Senate Minority Leader Mitch McConnell is facing fierce criticism for comments he made this week in response to a question about the concerns of voters of color.
Virginia Democratic Rep. Donald McEachin condemned the remark in a letter to the Kentucky Republican, saying, “I am writing today in response to your recent comment on voting rights in which you insinuated that African Americans are somehow not American citizens.”
“This is 2022 and being American is not synonymous with looking or thinking like you. African Americans are, in fact, American citizens deserving of our recognition, respect, and equal protections under the law.”
At the Republican leadership’s weekly news conference held on Wednesday, Latino Rebels reporter Pablo Manríquez asked McConnell what his message was to voters of color who are concerned they would not be able to vote in the midterms if Congress failed to pass the John Lewis Voting Rights Act.
“Well, the concern is misplaced because if you look at the statistics, African American voters are voting in just as high a percentage as Americans,” McConnell said. “A recent survey, 94% of Americans thought it was easy to vote. This is not a problem. Turn out is up.”
Asked by CNN whether the senator had left out a word in his comment, a spokesman for his office said McConnell meant to say “other Americans” not just “Americans.”

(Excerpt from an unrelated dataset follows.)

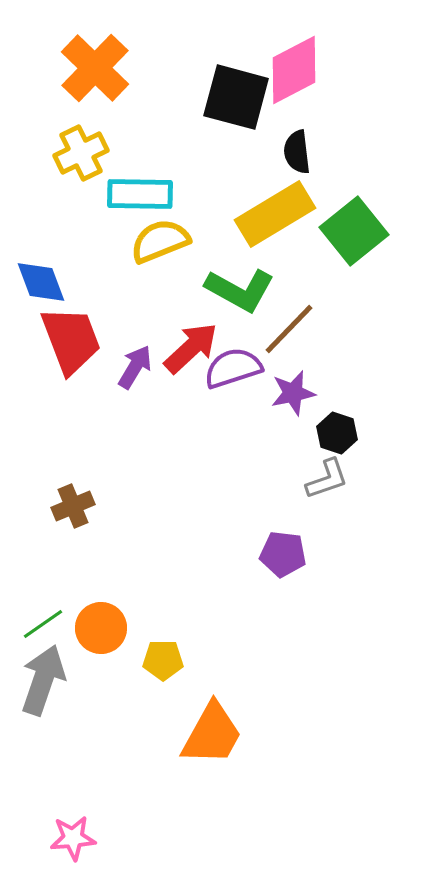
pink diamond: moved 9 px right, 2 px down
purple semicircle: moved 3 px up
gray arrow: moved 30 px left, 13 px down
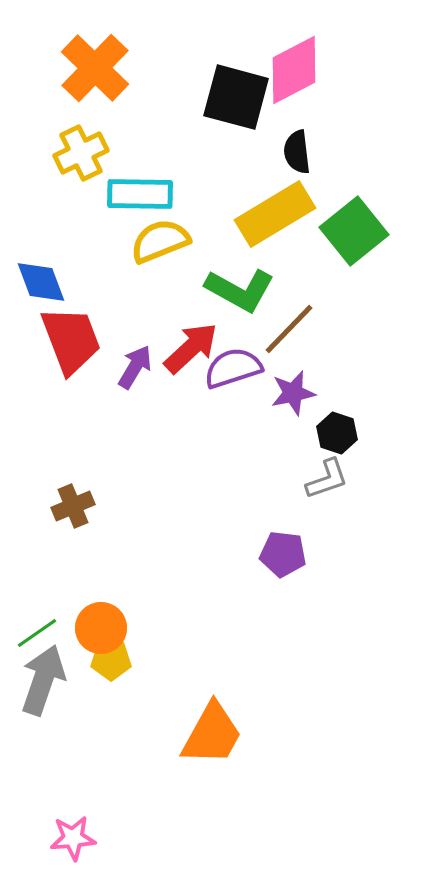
green line: moved 6 px left, 9 px down
yellow pentagon: moved 52 px left
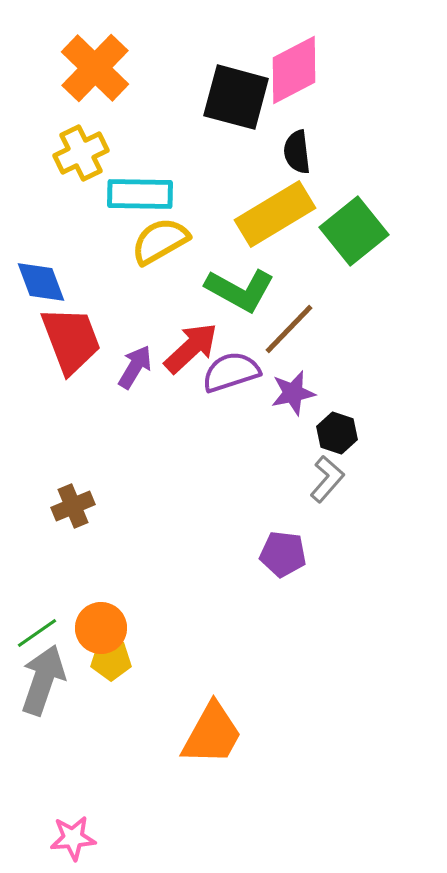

The apparent misstatement has led to heavy criticism from the left, with groups using the Twitter hashtag #Mitchplease to address the Republican leader.
“It’s definitely giving #MitchPlease. African Americans are ARE Americans, 365 days a year!” read a tweet posted by the Congressional Black Caucus account.
McConnell, in a statement provided to CNN on Thursday by his team, said he has “consistently pointed to the record-high turnout for all voters in the 2020 election, including African-Americans.”
This is not the first time McConnell has come under fire for comments pertaining to issues of race and racial discrimination in America.
In 2019, when asked about his position on reparations for slavery in advance of a historic House hearing on the matter, he said in part, “We’ve elected an African American president.” The response sparked outrage, with some arguing he had suggested the country paid for “the sin of slavery” by electing Barack Obama.
And last year when asked about the racial history of the filibuster, McConnell responded, “It has no racial history at all. None.”
“For more than a century the filibuster was widely understood to be primarily dedicated to maintaining White supremacy and blocking civil rights,” Adam Jentleson, author of “Kill Switch: The Rise of the Modern Senate and the Crippling of Democracy,” said at the time.
A spokesperson for McConnell later clarified that the senator “was referring to the origins of the filibuster.”
This story has been updated with a statement from Senate Minority Leader Mitch McConnell.